Publication year - 2016
Publication title -
geophysical research letters
Language(s) - English
Resource type - Journals
SCImago Journal Rank - 2.007
H-Index - 273
eISSN - 1944-8007
pISSN - 0094-8276
DOI - 10.1002/2016gl069095
Subject(s) - magnetopause , magnetosheath , magnetic reconnection , geophysics , physics , earth's magnetic field , interplanetary magnetic field , northern hemisphere , line (geometry) , field line , magnetic field , solar wind , astrophysics , atmospheric sciences , geometry , mathematics , quantum mechanics
At 02:13 UT on 18 November 2015 when the geomagnetic dipole was tilted by −27°, the MMS spacecraft observed southward reconnection jets near the subsolar magnetopause under southward and dawnward interplanetary magnetic field conditions.
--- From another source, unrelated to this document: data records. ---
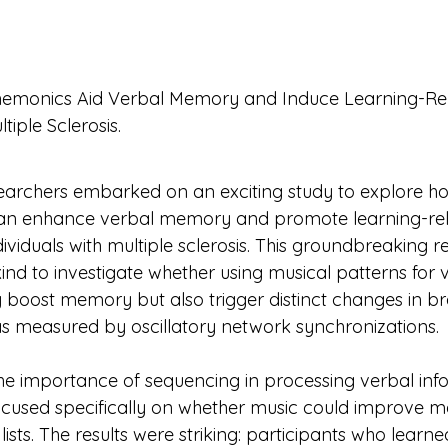
emonics Aid Verbal Memory and Induce Learning-Rel
e Sclerosis.                                                                    
earchers embarked on an exciting study to explore h
n enhance verbal memory and promote learning-rel
individuals with multiple sclerosis. This groundbreaking 
s kind to investigate whether using musical patterns for 
 boost memory but also trigger distinct changes in br
 as measured by oscillatory network synchronizations.
he importance of sequencing in processing verbal info
ocused specifically on whether music could improve m
ists. The results were striking: participants who learne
Based on four‐spacecraft estimations of the magnetic field direction near the separatrix and the motion and direction of the current sheet, the location of the reconnection line was estimated to be ~1.8 R E or further northward of MMS. The Geotail spacecraft at GSM Z ~1.4 R E also observed southward reconnection jets at the dawnside magnetopause 30–40 min later. The estimated reconnection line location was northward of GSM Z ~2 R E . This crossing occurred when MMS observed purely southward magnetic fields in the magnetosheath. The simultaneous observations are thus consistent with the hypothesis that the dayside magnetopause reconnection line shifts from the subsolar point toward the northern (winter) hemisphere due to the effect of geomagnetic dipole tilt.